Set in 1860s Russia, this wonderfully entertaining historical crime novel opens with perfect panache: an aging former prostitute trudges through the snow in St. Petersburg’s Petrovsky Park gathering wood for her evening fire; each step is an effort, each bend and rise a small agony until an errant glance shows her a horror unimagined: before her, suspended from a tree, hangs a dead man with a bloody axe dangling from his belt. And a few feet away there lies the body of a dwarf, his head split open, and beside him is a box overflowing with rubles. Voila, the mystery is afoot.
 
To investigate this remarkable crime, British novelist R. N. Morris borrows police magistrate Porfiry Petrovich, who first appeared as a minor character in Fyodor Dostoevsky’s classic novel “Crime and Punishment.” With his shrewd demeanor and eccentric twitches, Porfiry Petrovich takes the case in hand and begins to tease out the psychological quirks of his cagey witnesses and suspects, despite a constant butting of heads with his colleagues. (One of whom kindly explains to him, “This is Russia. We are governed, not by logic, but by authority.”) Morris reveals the inspector’s own character only slowly and through the eyes of others, and that unveiling is an incredible treat: are his emotions really so subordinate to his reason, or is his quick acuity perhaps a too-eager defense against the human corruptions of his work?
 
“The Gentle Axe” traipses through brothels and slums, pawnbrokers and Petersburg squares with splendidly jovial Russian moroseness. Morris’s tone is clever, empathetic, and darkly joking, and he demonstrates a keen ability to evoke enchantment even from streets and sewers:
 
“The strongest aromas came as he passed the bakeries, the spice and incense sellers, the tea and tobacco traders. Then he felt the fainter but no less enticing breaths of the honey stalls and the chandlers.

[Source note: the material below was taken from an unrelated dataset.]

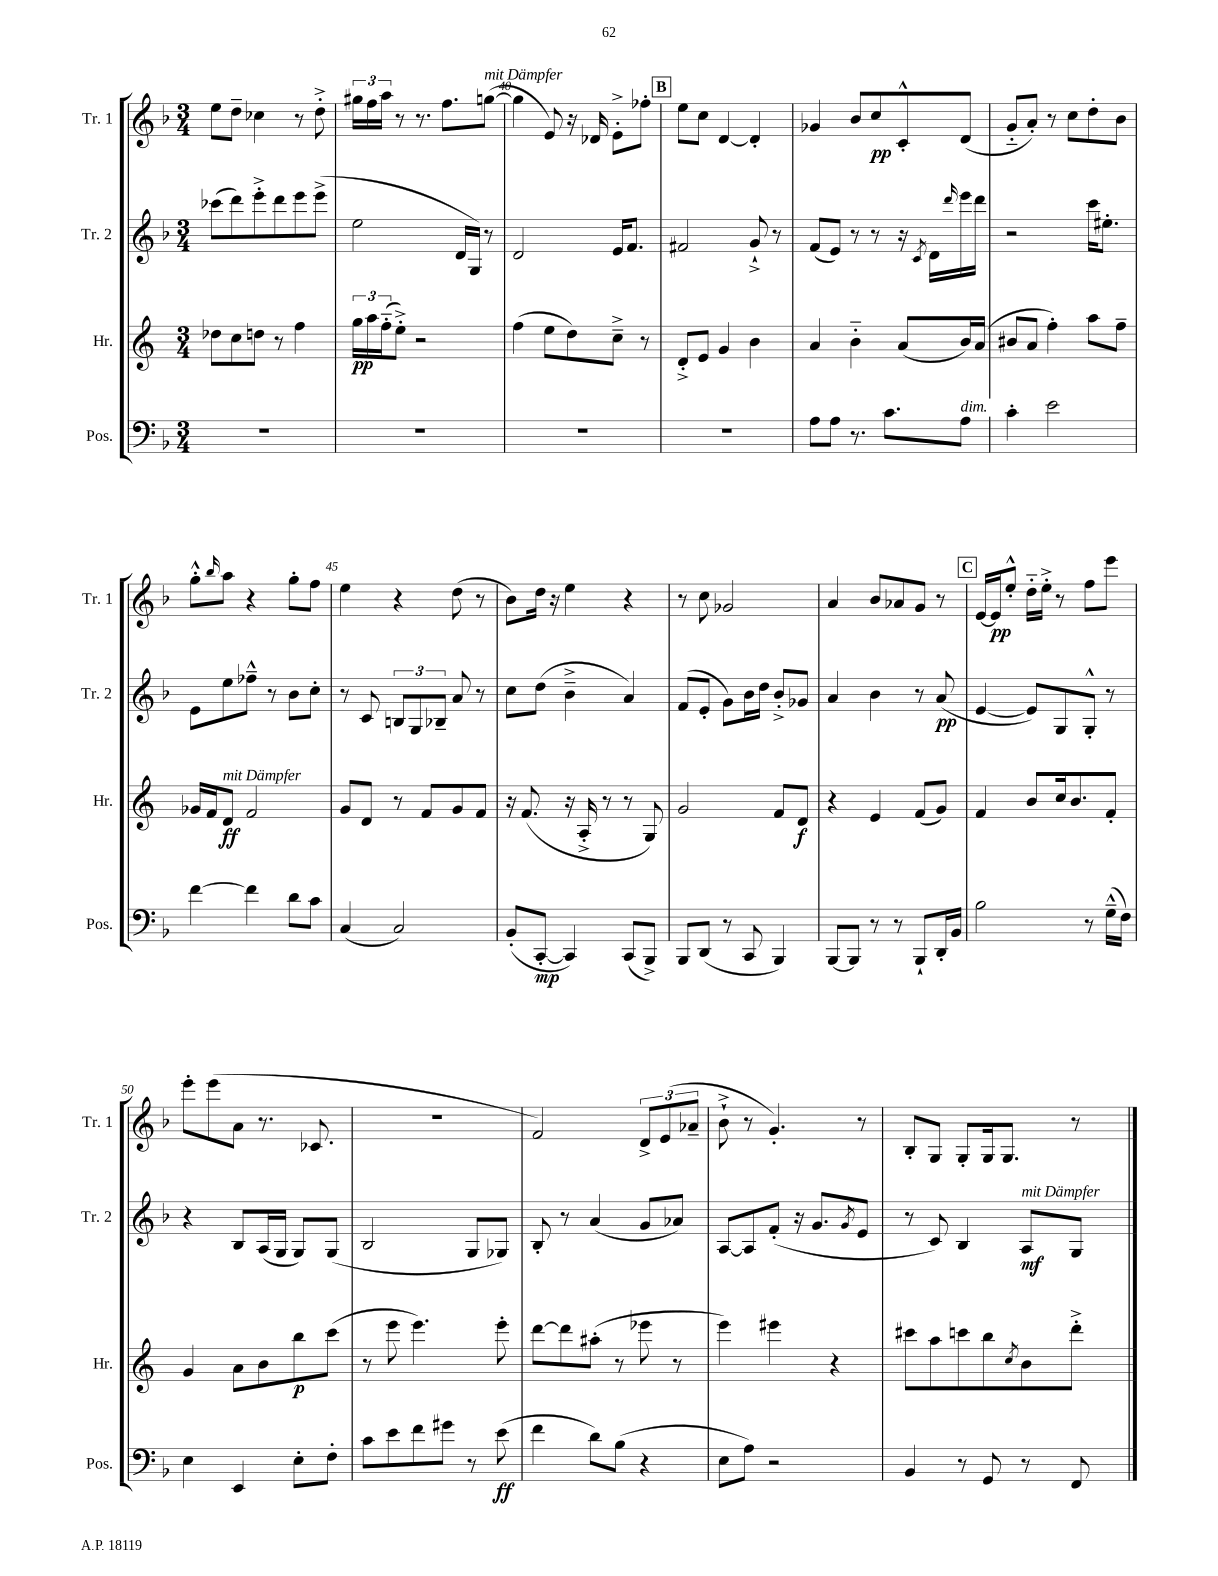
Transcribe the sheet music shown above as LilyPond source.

The fermenting complexity of the preserved fruit merchants tempted him to linger, while the dusty cough and pungent smack of the chalk and pitch dealers, their shops decorated outside with balalaikas, hurried him on.”
 
Enthusiasts of literary mysteries, armchair time travel, and curious characters replete with foibles and funks will relish this quick-paced novel and the elegant protagonist at its center. Enjoy this first Porfiry Petrovich mystery now, and be sure to reserve a copy of its excellent follow-up, “A Vengeful Longing,” due out in early June. These stories are full meals to a hungry reader, nourishing as well as entertaining; they are bread and vodka, both.